Kosovo and Serbia “risk losing opportunities for progressing on their European paths” if they don’t implement their agreements, the EU warned amid continuing recriminations after a failed Pristina-Belgrade meeting in Brussels.
The EU’s foreign policy chief Josep Borrell, in a statement on behalf of the European bloc’s member states, urged Kosovo and Serbia on Tuesday to “engage constructively and in good faith”, and to implement agreements they have made or risk losing “opportunities for progressing on their European paths”.
Borrell’s statement expressed concern about “the lack of implementation” of the two countries’ commitments under their agreement on the path to normalisation of relations and its implementation, “which both parties agreed to earlier this year, and which are binding on them”.
Kosovo Prime Minister Albin Kurti and Serbian President Aleksandar Vucic met in Brussels on September 14 but no progress was registered and recriminations have continued since then.
On Monday, Kurti accused the EU’s special envoy Miroslav Lajcak of being biased by taking Serbia’s side and giving false information about the talks.
“After the [September 14] meetings ended and after my appearance in the media, the mediator [Lajcak] issued a sequencing document that he said Vucic accepted and Kurti rejected. Such information is untrue,” Kurti told a press conference.
“Such a document from Lajcak was rejected on July 19 by [Kosovo’s] Deputy Prime Minister Bislimi. Why this nonsense of information from Lajcak’s office?… On September 14, there was clear positioning by the mediator against Kosovo in general and against the agreement in general,” he added.
Borrell’s statement on Tuesday said that the establishment of the Association of Serb-Majority Municipalities in Kosovo – a body to represents Serbs’ interests that has been strongly advocated by Belgrade but has caused concerns in Pristina – must start “without any further delay or pre-condition”.
Borrell also said there must be new local elections in the four Serb-majority municipalities in the north of Kosovo, where tensions have been high after the last polls were boycotted by Serbs.
“We encourage Kosovo Serbs to fully engage in the electoral process and publicly state their unconditional participation,” he said.
He reiterated his regret about what he said was insufficient progress to de-escalate the situation in the Serb-majority north of Kosovo.
“Despite repeated calls by the EU and other international partners, the steps taken so far remain insufficient and the security situation in the north remains tense,” he said.
He also accused Kosovo of violating the rule of law by “expropriations of land in the north of Kosovo, eviction orders, on telecommunication, and on the use of Special Police forces for community policing duties”.
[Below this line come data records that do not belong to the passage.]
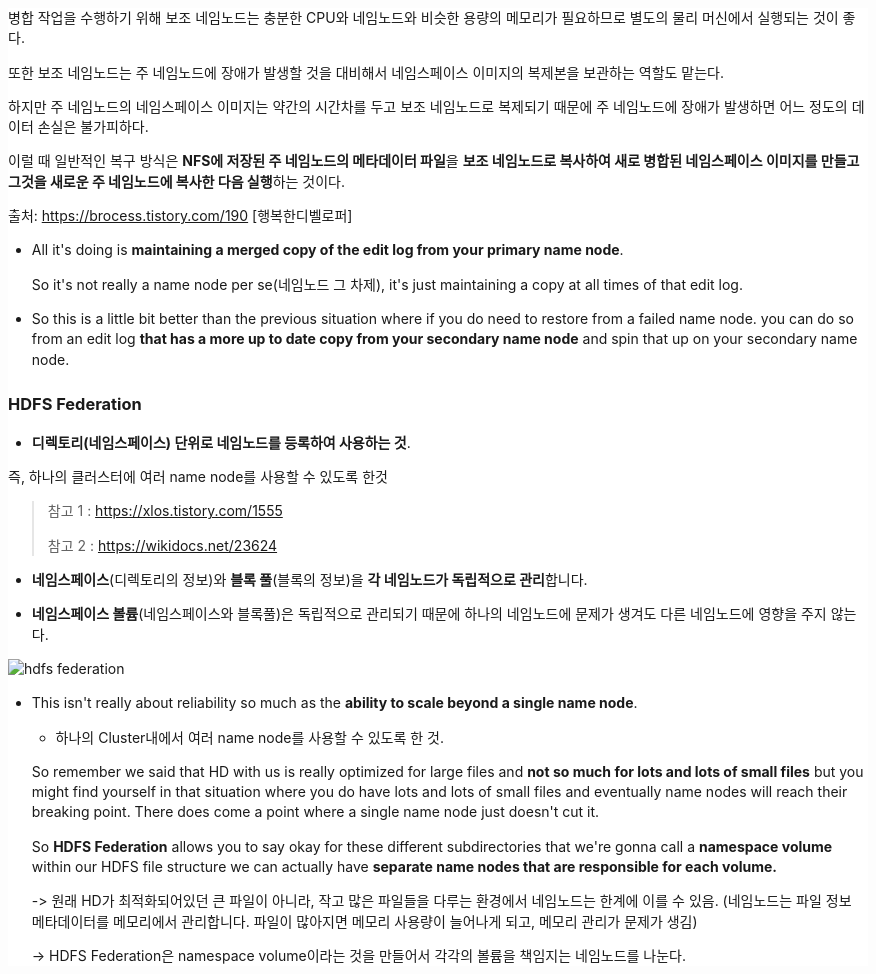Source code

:   병합 작업을 수행하기 위해 보조 네임노드는 충분한 CPU와 네임노드와 비슷한 용량의 메모리가 필요하므로 별도의 물리 머신에서 실행되는 것이 좋다. 

  또한 보조 네임노드는 주 네임노드에 장애가 발생할 것을 대비해서 네임스페이스 이미지의 복제본을 보관하는 역할도 맡는다.

  하지만 주 네임노드의 네임스페이스 이미지는 약간의 시간차를 두고 보조 네임노드로 복제되기 때문에 주 네임노드에 장애가 발생하면 어느 정도의 데이터 손실은 불가피하다.

  이럴 때 일반적인 복구 방식은 **NFS에 저장된 주 네임노드의 메타데이터 파일**을 **보조 네임노드로 복사하여 새로 병합된 네임스페이스 이미지를 만들고 그것을 새로운 주 네임노드에 복사한 다음 실행**하는 것이다.

출처: <https://brocess.tistory.com/190> [행복한디벨로퍼]  



* All it's doing is **maintaining a merged copy of the edit log from your primary name node**.

  So it's not really a name node per se(네임노드 그 차제),  it's just maintaining a copy at all times of that edit log.

* So this is a little bit better than the previous situation where if you do need to restore from a failed name node. you can do so from an edit log **that has a more up to date copy from your secondary name node** and spin that up on your secondary name node.

  

### HDFS Federation

*  **디렉토리(네임스페이스) 단위로 네임노드를 등록하여 사용하는 것**. 

  즉, 하나의 클러스터에 여러 name node를 사용할 수 있도록 한것 

> 참고 1 : https://xlos.tistory.com/1555
>
> 참고 2 : https://wikidocs.net/23624



- **네임스페이스**(디렉토리의 정보)와 **블록 풀**(블록의 정보)을 **각 네임노드가 독립적으로 관리**합니다.  

- **네임스페이스 볼륨**(네임스페이스와 블록풀)은 독립적으로 관리되기 때문에 하나의 네임노드에 문제가 생겨도 다른 네임노드에 영향을 주지 않는다.

![hdfs federation](https://hadoop.apache.org/docs/r2.7.2/hadoop-project-dist/hadoop-hdfs/images/federation.gif)



* This isn't really about reliability so much as the **ability to scale beyond a single name node**.

  - 하나의 Cluster내에서 여러 name node를 사용할 수 있도록 한 것.

  So remember we said that HD with us is really optimized for large files and **not so much for lots and lots of small files** but you might find yourself in that situation where you do have lots and lots of small files and eventually name nodes will reach their breaking point. There does come a point where a single name node just doesn't cut it.

  So **HDFS Federation** allows you to say okay for these different subdirectories that we're gonna call a **namespace volume** within our HDFS file structure we can actually have **separate name nodes that are responsible for each volume.**

  -> 원래 HD가 최적화되어있던 큰 파일이 아니라, 작고 많은 파일들을 다루는 환경에서 네임노드는 한계에 이를 수 있음. (네임노드는 파일 정보 메타데이터를 메모리에서 관리합니다. 파일이 많아지면 메모리 사용량이 늘어나게 되고, 메모리 관리가 문제가 생김)

  -> HDFS Federation은 namespace volume이라는 것을 만들어서 각각의 볼륨을 책임지는 네임노드를 나눈다. 
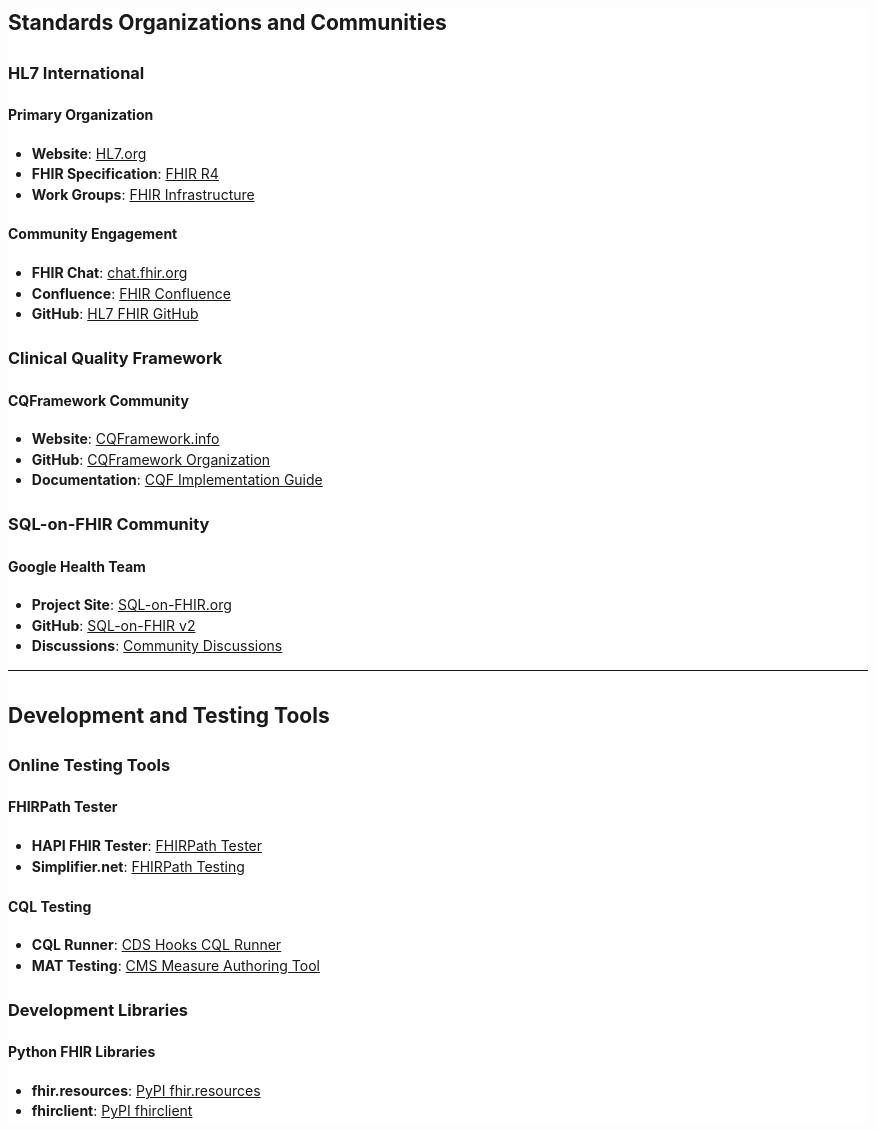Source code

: 
## Standards Organizations and Communities

### HL7 International

#### Primary Organization
- **Website**: [HL7.org](https://www.hl7.org/)
- **FHIR Specification**: [FHIR R4](https://hl7.org/fhir/R4/)
- **Work Groups**: [FHIR Infrastructure](https://www.hl7.org/special/committees/fhir-i/)

#### Community Engagement
- **FHIR Chat**: [chat.fhir.org](https://chat.fhir.org/)
- **Confluence**: [FHIR Confluence](https://confluence.hl7.org/display/FHIR)
- **GitHub**: [HL7 FHIR GitHub](https://github.com/HL7/fhir)

### Clinical Quality Framework

#### CQFramework Community
- **Website**: [CQFramework.info](https://cqframework.info/)
- **GitHub**: [CQFramework Organization](https://github.com/cqframework)
- **Documentation**: [CQF Implementation Guide](https://build.fhir.org/ig/HL7/cqf-recommendations/)

### SQL-on-FHIR Community

#### Google Health Team
- **Project Site**: [SQL-on-FHIR.org](https://sql-on-fhir.org/)
- **GitHub**: [SQL-on-FHIR v2](https://github.com/sql-on-fhir-v2)
- **Discussions**: [Community Discussions](https://github.com/sql-on-fhir-v2/sql-on-fhir-v2/discussions)

---

## Development and Testing Tools

### Online Testing Tools

#### FHIRPath Tester
- **HAPI FHIR Tester**: [FHIRPath Tester](https://fhirserver.hl7.org.au/fhirpath/index.html)
- **Simplifier.net**: [FHIRPath Testing](https://simplifier.net/packages/hl7.fhir.r4.core/4.0.1/files/831885)

#### CQL Testing
- **CQL Runner**: [CDS Hooks CQL Runner](https://cql-runner.dataphoria.org/)
- **MAT Testing**: [CMS Measure Authoring Tool](https://www.emeasuretool.cms.gov/)

### Development Libraries

#### Python FHIR Libraries
- **fhir.resources**: [PyPI fhir.resources](https://pypi.org/project/fhir.resources/)
- **fhirclient**: [PyPI fhirclient](https://pypi.org/project/fhirclient/)

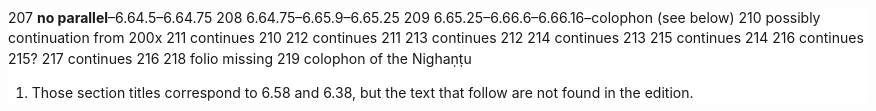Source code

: <tr class="even">
<td>207</td>
<td><strong>no parallel</strong>–6.64.5–6.64.75</td>
</tr>
<tr class="odd">
<td>208</td>
<td>6.64.75–6.65.9–6.65.25</td>
</tr>
<tr class="even">
<td>209</td>
<td>6.65.25–6.66.6–6.66.16–colophon (see below)</td>
</tr>
<tr class="odd">
<td>210</td>
<td>possibly continuation from 200x</td>
</tr>
<tr class="even">
<td>211</td>
<td>continues 210</td>
</tr>
<tr class="odd">
<td>212</td>
<td>continues 211</td>
</tr>
<tr class="even">
<td>213</td>
<td>continues 212</td>
</tr>
<tr class="odd">
<td>214</td>
<td>continues 213</td>
</tr>
<tr class="even">
<td>215</td>
<td>continues 214</td>
</tr>
<tr class="odd">
<td>216</td>
<td>continues 215?</td>
</tr>
<tr class="even">
<td>217</td>
<td>continues 216</td>
</tr>
<tr class="odd">
<td>218</td>
<td>folio missing</td>
</tr>
<tr class="even">
<td>219</td>
<td>colophon of the Nighaṇṭu</td>
</tr>
</tbody>
</table>

1.  Those section titles correspond to 6.58 and 6.38, but the text that
    follow are not found in the edition.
He further condemned what he called “continuous small-scale attacks by criminal groups and intimidation of newly recruited Kosovo Serb police cadets [and] the local population” and accused Serbia of blocking an energy ‘road map’ to normalise consumer payments for electricity in the north of Kosovo.
But Kurti said on Monday that he sees the immediate establishment of the Association of Serb-Majority Municipalities as being in Serbia’s favour, and argued that it should not be prioritised over the rest of the agreements.
“Either we will implement the basic agreement in full or we cannot implement what Serbia wants,” he said.
Kurti also insisted that Kosovo has taken enough steps to de-escalate tensions in the country’s Serb-majority north, and that there is a clear path towards holding early elections in the four municipalities in the north.
But Kosovo opposition parties claimed that Kurti is putting the blame for his failures on others.
Avdullah Hoti, a former Kosovo prime minister and a MP for the Democratic League of Kosovo, LDK, described Kurti’s press conference as ” proof of his inability to lead this process”.
Hoti said that Kurti has turned what was a dialogue on mutual recognition and normalisation of relations into a “dialogue for crisis management”.
“It must be said that the crises were provoked by Serbia, but they were managed badly and without coordination with [Western] allies by the government of Kosovo,” Hoti wrote on Facebook on Monday.
After the September 14 meeting in Brussels, Borrell told media that “the two parties started from opposite ends” and “it was not possible to breach the differences”.
The EU proposed that the implementation of various aspects of the two countries’ agreements were supposed to “run in parallel”, he said.
But Borrell claimed that ” Kurti was not ready to move forward on the start of a process towards the establishment of the Association [of Serb-Majority Municipalities], he insisted instead in formalising de facto recognition as the first step”.